Reputation: 35
how to tell awk ignore the delmiter in double quotation marks
eg
line='test,t2,t3,"t5,"'
$(echo $line | awk -F "," '{print $4}')
Expected value is "t5," but in fact is "t5"
how to get "t5,"?
Upvotes: 1
Views: 5008
Reputation: 6723
In the general case, you can't. You need a full parser to remember a tag, change state, then go back to the prior state when it encounters the matching tag. You can't do it with a regular expression unless you make a lot of assumptions about the shape of your data--and since I see you're parsing CSV, those assumptions will not hold true.

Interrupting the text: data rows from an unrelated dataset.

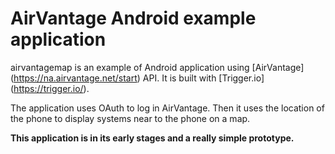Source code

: AirVantage Android example application
=============

airvantagemap is an example of Android application using [AirVantage] (https://na.airvantage.net/start) API.
It is built with [Trigger.io] (https://trigger.io/).

The application uses OAuth to log in AirVantage. Then it uses the location of the phone to display systems near to the phone on a map.

**This application is in its early stages and a really simple prototype.**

If you like awk, I suggest trying perl for this problem. You can either use somebody else's CSV parsing library (search here), or you can write your own. Of course, there's no reason you can't write a CSV parser in pure awk, so long as you understand that this is not what awk is good at. You need to parse character by character (don't separate records by newlines), remember the current state (is the line quoted?) and remember the previous character to see whether it was a backslash (for treating a quote as a literal quote or a comma as a literal comma). You need to remember the previous quote so you can parse ""
as an escaped quote instead of a malformed field. It's kind of fun, and it's a bitch. Use somebody else's library if you like. I wouldn't choose awk to write any parser where the records don't have an obvious separator.
Edit: Ed Morton actually did write a full CSV parser for Gawk, which he linked to in his answer. I helped him break it, and he quickly fixed the problem case. His script will be useful, though it will be somewhat unwieldy to adapt to real-world uses.
Upvotes: 0
Reputation: 1517
Perhaps this is better.
echo 'test,t2,t3,"t5,"' | awk -F, '{print $(NF-1),$NF}' OFS=,
"t5,"
Upvotes: -1
Reputation: 203229
With GNU awk for FPAT, all you need for your case is:
$ line='test,t2,t3,"t5,"'
$ echo "$line" | awk -v FPAT='([^,]*)|("[^"]*")' '{print $4}'
"t5,"
and if your awk can contain newlines and escaped quotes then see What's the most robust way to efficiently parse CSV using awk?.
Upvotes: 4
Reputation: 1419
Your arbitrary input could be checked or if you know where your input is not well formatted, use substr()
starting from index 2 in column 4.
$ echo 'test,t2,t3,"t5,"' | awk -F, '{printf "%s,\n", substr($4,2) }'
t5,
Upvotes: -1